■ **WHAT IS REQUIRED**
Copy out the whole passage about Jimmy Cliff below, word for word.

■ **SUPPLIED PASSAGE**
Tag Archives: Jamaica

Jamaica’s first superstar

Jimmy Cliff, one of Jamaica’s most prolific and celebrated performers, and an inductee into the Rock and Roll Hall of Fame, has been hailed as the first true superstar of Jamaican music. As a uniquely gifted singer-songwriter, Cliff was among the earliest artists to bring reggae to a global audience. With more than 25 studio albums to his credit, he was the only living musician to have received the Jamaican government’s Order of Merit for his contributions to national culture. Yet his path to international acclaim was far from straightforward. Born James Chambers in Adelphi, a small, rural town on Jamaica’s north coast near Montego Bay, Cliff’s early life was marked by poverty, controversy, and prejudice.

A mural honoring Jimmy Cliff in Montego Bay, Jamaica.

Following the dissolution of his parents’ marriage, Cliff and his older brother were raised by their father, a Pentecostal Christian, in a modest two-room shack. When Hurricane Charlie destroyed their home in 1951, Cliff was forced to live for a time with his aunt and grandmother on a nearby farm. At Somerton All Age School, his intelligence was quickly recognized by a teacher who recommended that he pursue studies in electronics at Kingston Technical High School. Moving to Jamaica’s capital of Kingston in the late 1950s, Cliff began studying electronics while simultaneously entering talent contests under the stage name Jimmy Cliff.

Jimmy Cliff in Kingston, mid-1970s.

■ **RECORDED DATA**
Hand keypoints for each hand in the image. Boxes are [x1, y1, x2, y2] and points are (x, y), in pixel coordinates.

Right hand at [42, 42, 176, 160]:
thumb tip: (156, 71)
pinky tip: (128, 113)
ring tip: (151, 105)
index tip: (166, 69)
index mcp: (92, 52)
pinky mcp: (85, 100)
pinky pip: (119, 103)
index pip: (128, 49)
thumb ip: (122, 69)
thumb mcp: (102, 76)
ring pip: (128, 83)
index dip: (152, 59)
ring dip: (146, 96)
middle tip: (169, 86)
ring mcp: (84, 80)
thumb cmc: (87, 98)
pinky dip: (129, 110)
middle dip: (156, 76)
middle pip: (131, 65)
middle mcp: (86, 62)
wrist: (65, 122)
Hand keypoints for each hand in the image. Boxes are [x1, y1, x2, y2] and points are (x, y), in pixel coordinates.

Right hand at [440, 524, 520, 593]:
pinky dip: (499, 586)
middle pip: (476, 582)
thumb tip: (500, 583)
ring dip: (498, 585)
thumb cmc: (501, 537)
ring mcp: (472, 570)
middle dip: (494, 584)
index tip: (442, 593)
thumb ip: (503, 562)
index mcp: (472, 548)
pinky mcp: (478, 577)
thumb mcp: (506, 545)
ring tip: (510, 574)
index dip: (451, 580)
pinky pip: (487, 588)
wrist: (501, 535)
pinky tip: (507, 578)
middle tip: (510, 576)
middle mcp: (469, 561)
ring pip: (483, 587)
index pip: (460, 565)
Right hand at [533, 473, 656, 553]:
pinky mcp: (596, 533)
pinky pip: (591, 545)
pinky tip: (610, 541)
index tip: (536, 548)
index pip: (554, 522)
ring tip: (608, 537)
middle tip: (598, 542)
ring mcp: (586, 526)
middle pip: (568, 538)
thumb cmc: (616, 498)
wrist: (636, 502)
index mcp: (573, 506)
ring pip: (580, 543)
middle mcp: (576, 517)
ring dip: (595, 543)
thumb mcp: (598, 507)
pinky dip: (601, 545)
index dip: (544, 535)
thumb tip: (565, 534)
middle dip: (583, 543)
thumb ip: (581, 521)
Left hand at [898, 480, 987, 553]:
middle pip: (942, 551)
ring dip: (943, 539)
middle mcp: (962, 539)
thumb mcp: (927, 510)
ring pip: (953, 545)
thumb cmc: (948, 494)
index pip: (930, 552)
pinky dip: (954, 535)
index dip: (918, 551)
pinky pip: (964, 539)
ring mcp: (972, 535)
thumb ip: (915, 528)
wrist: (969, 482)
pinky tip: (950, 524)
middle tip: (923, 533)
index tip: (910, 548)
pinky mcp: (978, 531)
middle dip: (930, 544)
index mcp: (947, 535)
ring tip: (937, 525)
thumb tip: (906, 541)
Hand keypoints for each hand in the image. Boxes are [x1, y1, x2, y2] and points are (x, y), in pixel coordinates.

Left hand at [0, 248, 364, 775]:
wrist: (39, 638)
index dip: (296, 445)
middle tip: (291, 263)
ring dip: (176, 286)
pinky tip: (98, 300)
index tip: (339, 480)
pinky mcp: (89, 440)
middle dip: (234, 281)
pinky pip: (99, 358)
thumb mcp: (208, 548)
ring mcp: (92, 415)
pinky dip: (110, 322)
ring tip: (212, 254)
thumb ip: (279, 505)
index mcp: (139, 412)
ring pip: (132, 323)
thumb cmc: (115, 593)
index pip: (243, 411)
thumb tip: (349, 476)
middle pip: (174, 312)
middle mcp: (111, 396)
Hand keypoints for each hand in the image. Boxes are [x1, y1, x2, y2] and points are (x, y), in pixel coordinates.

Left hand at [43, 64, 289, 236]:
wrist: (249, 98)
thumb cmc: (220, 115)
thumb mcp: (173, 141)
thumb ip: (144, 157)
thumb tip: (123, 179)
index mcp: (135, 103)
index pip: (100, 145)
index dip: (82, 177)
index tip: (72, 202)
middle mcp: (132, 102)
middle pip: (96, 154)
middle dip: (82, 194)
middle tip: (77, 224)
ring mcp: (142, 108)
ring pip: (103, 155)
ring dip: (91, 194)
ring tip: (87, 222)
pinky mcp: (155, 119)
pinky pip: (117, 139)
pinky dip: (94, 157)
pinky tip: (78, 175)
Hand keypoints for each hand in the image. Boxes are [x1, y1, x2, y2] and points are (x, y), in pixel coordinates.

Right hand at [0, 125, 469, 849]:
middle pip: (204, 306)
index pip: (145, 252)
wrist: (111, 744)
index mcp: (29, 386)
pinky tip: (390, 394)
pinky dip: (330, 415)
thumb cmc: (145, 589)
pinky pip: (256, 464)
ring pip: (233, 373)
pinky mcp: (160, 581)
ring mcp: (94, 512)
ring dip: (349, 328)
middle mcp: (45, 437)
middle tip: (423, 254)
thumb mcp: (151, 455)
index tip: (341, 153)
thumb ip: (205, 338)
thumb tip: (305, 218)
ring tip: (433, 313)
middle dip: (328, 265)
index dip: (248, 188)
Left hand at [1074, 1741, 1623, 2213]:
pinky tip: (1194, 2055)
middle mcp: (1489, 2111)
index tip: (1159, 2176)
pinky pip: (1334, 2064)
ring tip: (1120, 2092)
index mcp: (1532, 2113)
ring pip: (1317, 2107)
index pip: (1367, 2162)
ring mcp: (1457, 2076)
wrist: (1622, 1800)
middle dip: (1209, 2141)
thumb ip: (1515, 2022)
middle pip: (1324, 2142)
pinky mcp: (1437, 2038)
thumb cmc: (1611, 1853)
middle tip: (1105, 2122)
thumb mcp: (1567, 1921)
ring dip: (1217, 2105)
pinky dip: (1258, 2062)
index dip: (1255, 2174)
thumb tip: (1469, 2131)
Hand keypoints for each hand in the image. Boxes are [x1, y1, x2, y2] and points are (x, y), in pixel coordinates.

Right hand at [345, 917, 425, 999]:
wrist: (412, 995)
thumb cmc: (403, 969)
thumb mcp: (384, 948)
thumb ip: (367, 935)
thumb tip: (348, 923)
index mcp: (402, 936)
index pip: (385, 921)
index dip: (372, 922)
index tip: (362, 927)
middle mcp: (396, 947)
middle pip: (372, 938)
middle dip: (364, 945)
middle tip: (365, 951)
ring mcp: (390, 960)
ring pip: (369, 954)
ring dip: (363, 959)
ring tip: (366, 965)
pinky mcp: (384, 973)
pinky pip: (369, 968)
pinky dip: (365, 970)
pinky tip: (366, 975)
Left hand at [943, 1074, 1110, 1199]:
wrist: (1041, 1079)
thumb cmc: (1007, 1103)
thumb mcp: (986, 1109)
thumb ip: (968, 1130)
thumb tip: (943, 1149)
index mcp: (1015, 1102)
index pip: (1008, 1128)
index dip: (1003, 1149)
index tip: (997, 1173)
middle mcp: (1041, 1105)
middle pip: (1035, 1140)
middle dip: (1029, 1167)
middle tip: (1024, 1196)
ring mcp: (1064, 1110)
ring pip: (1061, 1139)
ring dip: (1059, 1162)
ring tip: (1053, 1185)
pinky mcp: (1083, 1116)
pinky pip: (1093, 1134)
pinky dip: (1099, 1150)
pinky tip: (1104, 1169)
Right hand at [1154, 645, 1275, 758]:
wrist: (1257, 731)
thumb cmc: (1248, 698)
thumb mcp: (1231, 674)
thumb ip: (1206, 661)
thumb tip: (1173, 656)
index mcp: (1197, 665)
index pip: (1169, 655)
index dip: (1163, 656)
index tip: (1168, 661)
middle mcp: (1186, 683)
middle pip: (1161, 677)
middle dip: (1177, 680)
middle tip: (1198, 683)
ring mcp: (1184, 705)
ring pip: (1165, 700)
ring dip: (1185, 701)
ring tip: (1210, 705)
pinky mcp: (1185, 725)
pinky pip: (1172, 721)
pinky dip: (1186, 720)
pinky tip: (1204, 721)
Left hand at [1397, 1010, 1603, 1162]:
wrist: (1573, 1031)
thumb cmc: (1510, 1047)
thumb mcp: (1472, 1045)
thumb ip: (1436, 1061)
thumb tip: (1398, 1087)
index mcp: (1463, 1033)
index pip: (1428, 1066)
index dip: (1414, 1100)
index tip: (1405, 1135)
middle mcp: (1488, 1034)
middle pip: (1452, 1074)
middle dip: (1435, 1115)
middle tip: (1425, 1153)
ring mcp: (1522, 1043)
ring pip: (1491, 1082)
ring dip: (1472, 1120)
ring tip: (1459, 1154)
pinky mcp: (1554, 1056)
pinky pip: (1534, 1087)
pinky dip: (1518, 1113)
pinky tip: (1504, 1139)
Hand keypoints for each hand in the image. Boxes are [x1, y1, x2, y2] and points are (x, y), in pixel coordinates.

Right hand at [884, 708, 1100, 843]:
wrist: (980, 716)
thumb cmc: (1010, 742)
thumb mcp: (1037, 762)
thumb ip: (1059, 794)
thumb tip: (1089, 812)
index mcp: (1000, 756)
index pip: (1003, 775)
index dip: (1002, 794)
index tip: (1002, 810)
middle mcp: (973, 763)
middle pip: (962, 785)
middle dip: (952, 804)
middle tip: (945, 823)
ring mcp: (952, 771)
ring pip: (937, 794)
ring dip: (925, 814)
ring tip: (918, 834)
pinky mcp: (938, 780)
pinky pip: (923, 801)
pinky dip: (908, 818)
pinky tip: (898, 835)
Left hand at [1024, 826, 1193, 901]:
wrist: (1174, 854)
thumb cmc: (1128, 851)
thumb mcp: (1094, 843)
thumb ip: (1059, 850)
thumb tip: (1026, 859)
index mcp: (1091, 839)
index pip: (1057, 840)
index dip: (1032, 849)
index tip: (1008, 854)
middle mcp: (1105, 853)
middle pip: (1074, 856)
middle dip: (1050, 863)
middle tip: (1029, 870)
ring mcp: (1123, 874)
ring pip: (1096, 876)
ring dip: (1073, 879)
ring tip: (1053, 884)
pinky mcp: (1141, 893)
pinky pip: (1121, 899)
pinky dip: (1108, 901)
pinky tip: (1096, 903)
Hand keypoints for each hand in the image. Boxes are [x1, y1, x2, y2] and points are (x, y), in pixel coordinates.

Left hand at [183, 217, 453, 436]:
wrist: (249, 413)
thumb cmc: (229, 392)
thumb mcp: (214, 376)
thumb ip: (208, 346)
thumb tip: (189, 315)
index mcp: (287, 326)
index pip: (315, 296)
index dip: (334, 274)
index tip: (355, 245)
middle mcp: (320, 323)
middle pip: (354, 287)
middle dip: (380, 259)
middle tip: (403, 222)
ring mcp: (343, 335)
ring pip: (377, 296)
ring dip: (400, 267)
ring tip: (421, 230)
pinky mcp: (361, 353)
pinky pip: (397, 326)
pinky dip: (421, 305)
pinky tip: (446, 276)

■ **WORKED SOLUTION**
Tag Archives: Jamaica

Jamaica’s first superstar

Jimmy Cliff, one of Jamaica’s most prolific and celebrated performers, and an inductee into the Rock and Roll Hall of Fame, has been hailed as the first true superstar of Jamaican music. As a uniquely gifted singer-songwriter, Cliff was among the earliest artists to bring reggae to a global audience. With more than 25 studio albums to his credit, he was the only living musician to have received the Jamaican government’s Order of Merit for his contributions to national culture. Yet his path to international acclaim was far from straightforward. Born James Chambers in Adelphi, a small, rural town on Jamaica’s north coast near Montego Bay, Cliff’s early life was marked by poverty, controversy, and prejudice.

A mural honoring Jimmy Cliff in Montego Bay, Jamaica.

Following the dissolution of his parents’ marriage, Cliff and his older brother were raised by their father, a Pentecostal Christian, in a modest two-room shack. When Hurricane Charlie destroyed their home in 1951, Cliff was forced to live for a time with his aunt and grandmother on a nearby farm. At Somerton All Age School, his intelligence was quickly recognized by a teacher who recommended that he pursue studies in electronics at Kingston Technical High School. Moving to Jamaica’s capital of Kingston in the late 1950s, Cliff began studying electronics while simultaneously entering talent contests under the stage name Jimmy Cliff.

Jimmy Cliff in Kingston, mid-1970s.